Verena, mit der ich die Studentenvertretung auf der Politikwissenschaft betrieb und die mir bis heute eine heiter-kritische Begleiterin geblieben ist. Zwei, drei Oberösterreicher, die so wie ich von den Mostschädeln los wollten. Mein herrlicher Freund Herbert, seit Kindertagen mit mir verbunden und bis heute unverzichtbar. Und dann eine ganze Clique Wiener StudentInnen. Durch sie, die mir wirklich sehr unbekümmert begegneten, erfuhr ich, was es heißt, wenn man nicht in die passende Wiener Schule gegangen ist, wenn die prominenten Eltern sich nicht kannten und die große Wohnung im Palais nicht von den Großeltern ererbt worden war.
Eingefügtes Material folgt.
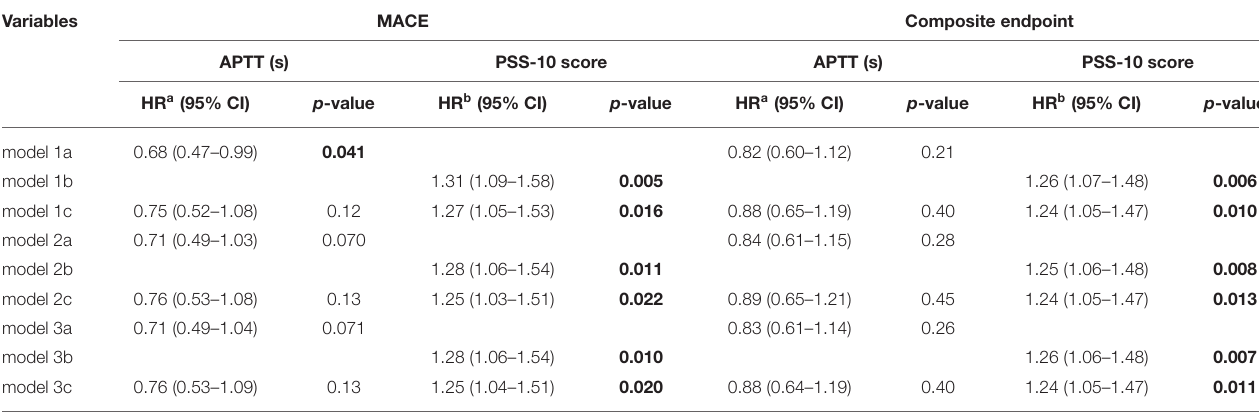
TABLE 5 | Comparison of hazard ratios ( HR s) of APTT, PSS-10, the score for a major adverse cardiovascular event (MACE), and composite endpoint among the different Cox proportional hazard models. Variables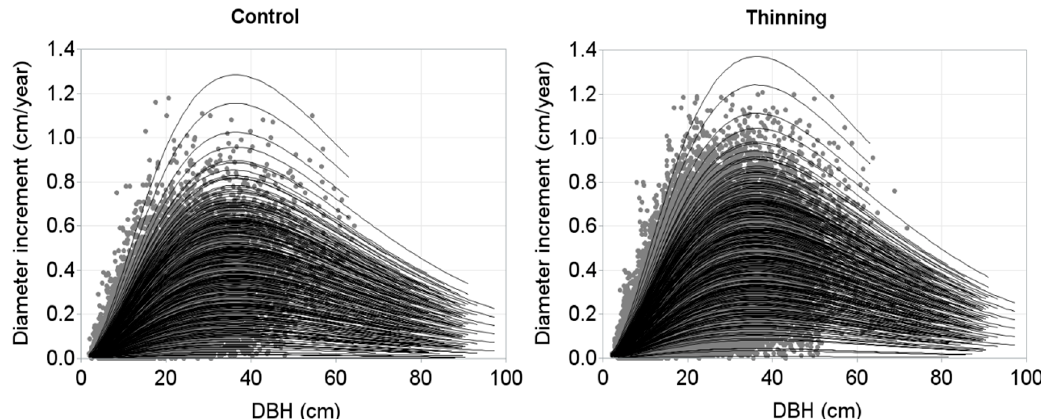
Figure 6. Sample plot-specific diameter increment curves overlaid on the measured diameter increment data. Sample plot mean of the covariate predictors, except the dominant height (HDOM), which was allowed varying from approximately minimum to maximum by 2 m in the measured data, were used to produce the curves. Model was calibrated with the random effects estimated using the measured diameter increment of four randomly selected trees per sample plot; DBH: diameter at breast height.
Der Eintritt in diese Welt des klassischen Großbürgertums wurde mir zwar sehr leicht gemacht und doch fehlten mir die unsichtbaren Erkennungszeichen des selbstverständlichen Dazugehörens. Das dauert viele Jahre und manches bleibt immer fremd.
Durch diesen doch recht ansehnlichen Bekanntenkreis kam ich viel herum in Wien. Der Stadtplan war mein ständiger Begleiter. Wenn ich dann zu den abendlichen Gelagen meist zu Fuß unterwegs war, umfing mich diese eigenartig morbide Kühle, die von den alten Häusern ausgeatmet wurde. So viele Jahrzehnte, so viele Geschichten, immer mit einer klebrig-feuchten Aura des halb Vergessenen und nie Verarbeiteten.
Das schmeckt, riecht, mutet ganz speziell an. Irgendwie vertraut und doch lange Zeit hindurch beängstigend.
Heute ist all das zu meinem selbstverständlichen Ambiente geworden. Und doch hab ich sofort die alten Bilder und Gerüche in mir gespürt. Heute, als mich das Taxi abends zum Flughafen brachte. Und der Fahrer Schleichwege fuhr, weil die Rush-Hour so heftig ausfiel.